November 21, 2021 at 3:13 am
(This post was last modified: November 21, 2021 at 3:32 am by emjay.)
(November 21, 2021 at 2:05 am)Belacqua Wrote:(November 21, 2021 at 1:07 am)emjay Wrote: Just out of curiosity, how do you come to that conclusion? If you just mean that Christianity would be resistant to the implications, then I have no doubt, as it resists everything, but if you mean it would somehow be convincing evidence for theism, I personally can't see how (hence the question)... it certainly wouldn't convince me, and indeed would be the final nail in the coffin of any potential Christian belief in me.
Basically that is and always has been my own biggest question in all of this... if the mind is 100% dependent on the brain, or more specifically for me, if all conscious states are neurally represented in the brain... then all mental processes are therefore shown to be deterministic and/or quantum (however that applies if it does) but either way not compatible with the idea of a disembodied soul or free will.
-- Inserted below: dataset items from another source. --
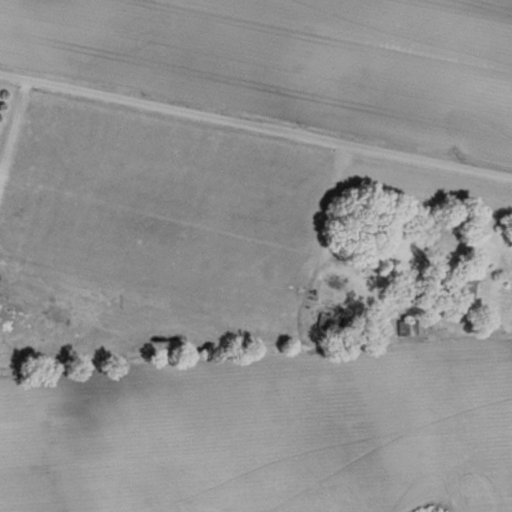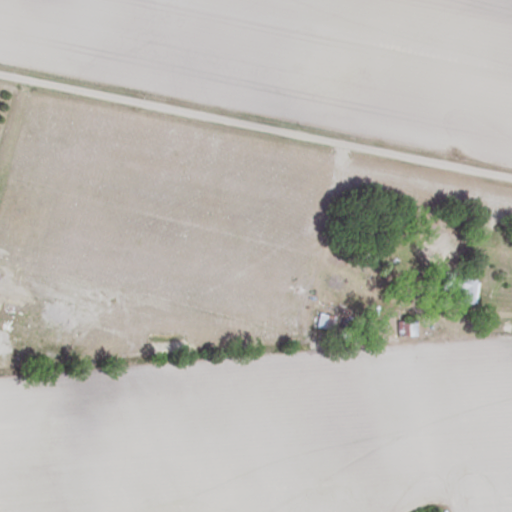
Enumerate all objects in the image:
road: (255, 125)
building: (457, 289)
road: (497, 313)
building: (323, 322)
building: (426, 511)
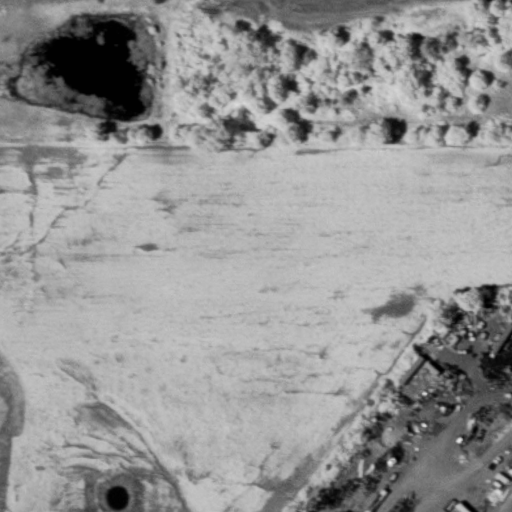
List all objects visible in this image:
road: (465, 402)
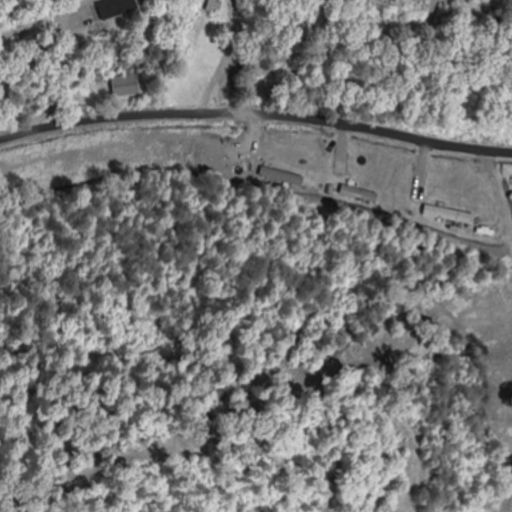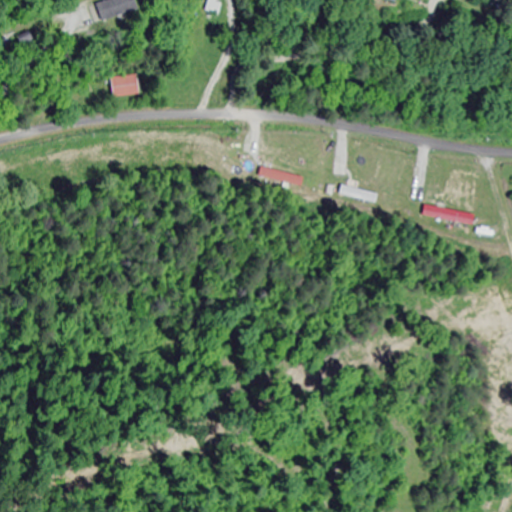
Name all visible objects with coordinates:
building: (396, 1)
building: (119, 9)
building: (211, 13)
building: (129, 87)
road: (256, 115)
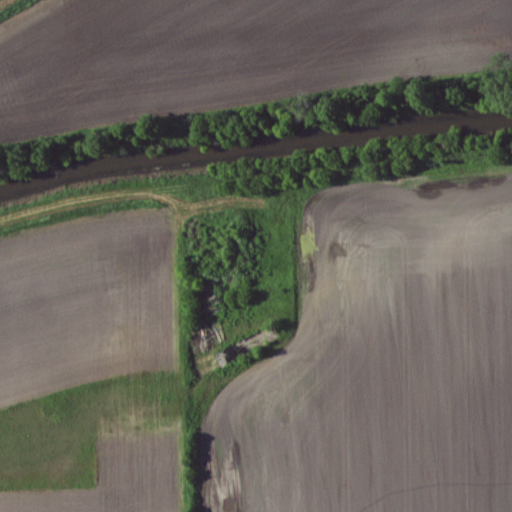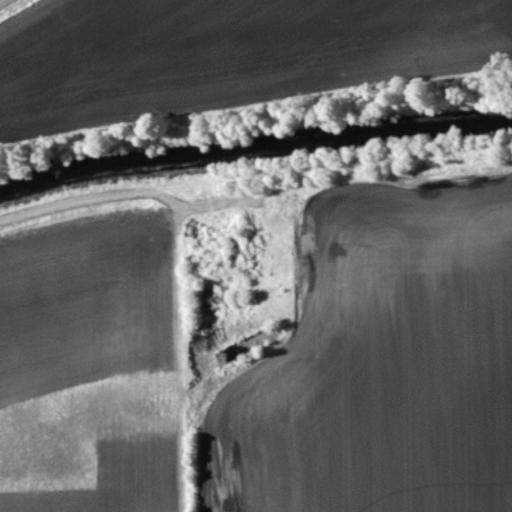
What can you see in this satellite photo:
road: (386, 171)
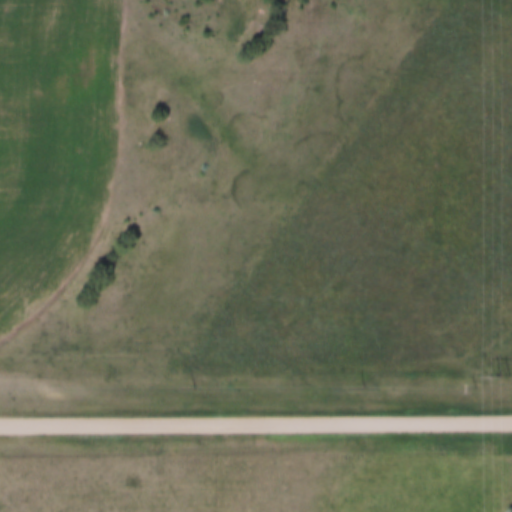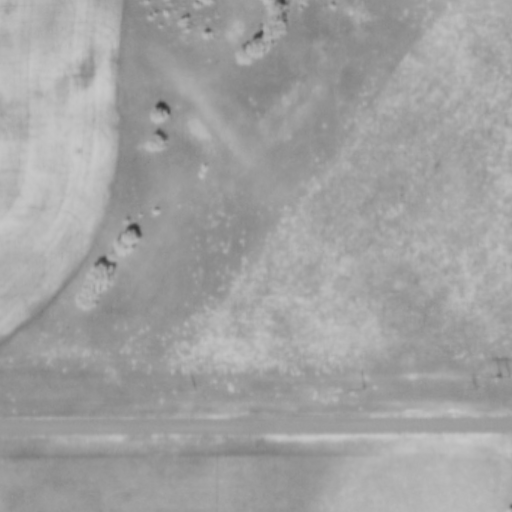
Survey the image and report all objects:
power tower: (504, 375)
road: (255, 422)
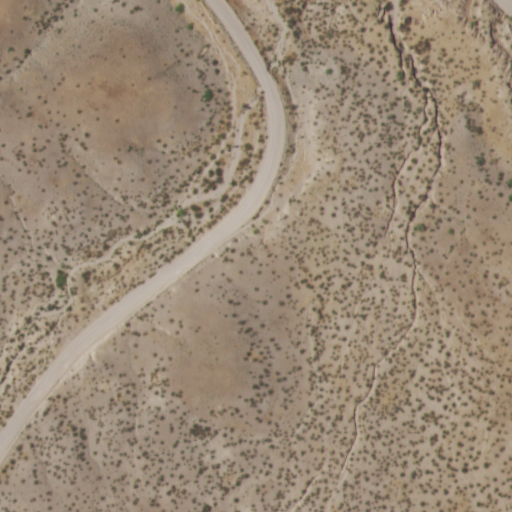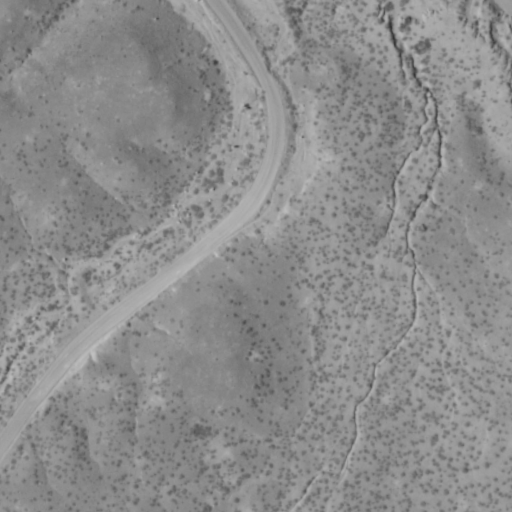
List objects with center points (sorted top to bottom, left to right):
road: (201, 246)
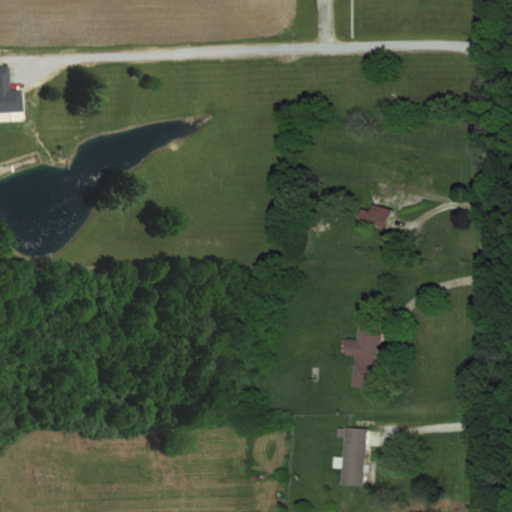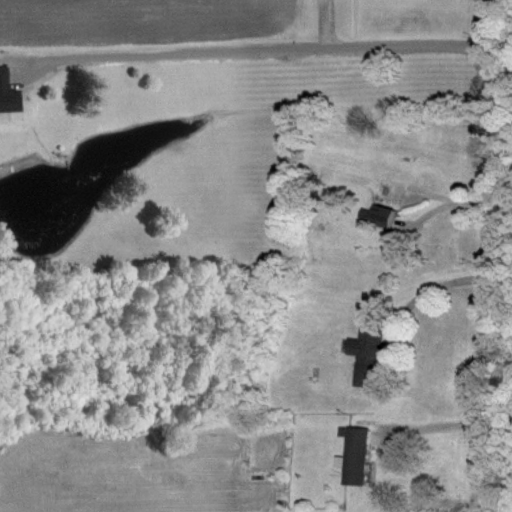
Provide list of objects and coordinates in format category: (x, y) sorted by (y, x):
road: (256, 48)
building: (6, 102)
building: (381, 217)
road: (486, 255)
road: (418, 297)
building: (364, 357)
building: (354, 458)
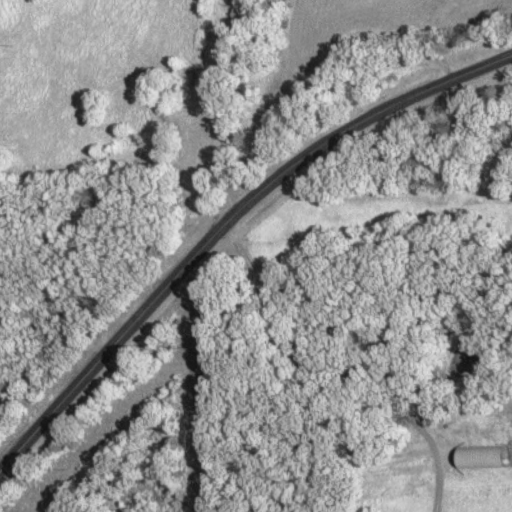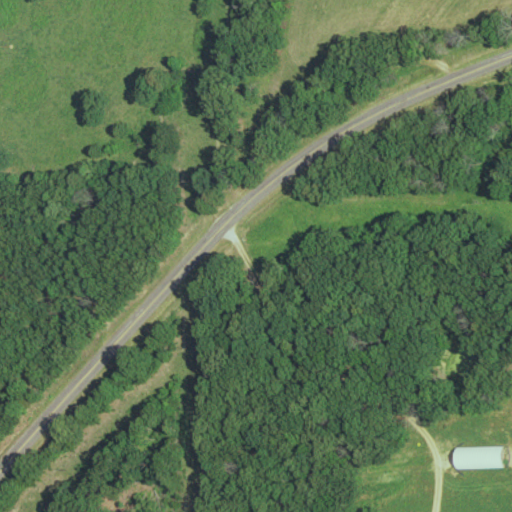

Being a hard determinist (hence my avatar) and a materialist it should be obvious that I strongly suspect that to be the case, but I don't know it to be the case... it remains an open question for me; ie if it turns out there's anything in consciousness that can't be explained by the brain, even theoretically... ie suggesting that consciousness is somehow above and beyond brain function rather than being a representation/mirror of it, as I believe it to be... then all bets would off at that point, and I'd have to rethink everything.
But to be clear, I don't expect to get the answer to those sorts of questions here... and it certainly wouldn't come from any claimed experience of people (ie NDEs, visions etc)... that's not what I'm talking about... that's content and reasonably explainable by appeal to brain states... what I'm talking about is mechanisms and theory, which can only be answered, for me, by psychology/neuroscience, and that's a long term question.
So yeah, that's where I stand on this, but just curious what you meant.
Is it your experience that most Christians base their religion on issues such as the mind/body problem?
Or is it more of a sociological phenomenon, involving behavior, ethics, and goals?
Right, I think I see what you're saying. Firstly that's the relevant issue for me as a potential Christian but I grant that like you say (or seem to be saying) many Christians would have other reasons for their belief... or have different priorities... but I would still think it would - or should - be a cause of cognitive dissonance; something that would need to be resolved not just suppressed. But I suppose you could just be saying in answer to my question, rather cynically, that it would be little different than other cases of Christianity where you'd think there would be massive amounts of cognitive dissonance, such as a creationist confronting evidence of evolution, but in practice they seem remarkably resistant to it. I have to say, I don't know if that's what you mean or not... you said somewhere else that you're not religious, but you certainly seem to be... ie are you atheist, agnostic, or is 'not religious' just another way of saying 'non-denominational Christian', like Neo?
ETA: I think I further see what you may mean, just in the sense that those sorts of questions might not even be on some people's radar, but I think the same points would still hold in the sense that once there's enough awareness about an issue, it becomes harder to ignore it... even if you were completely ignorant of it beforehand.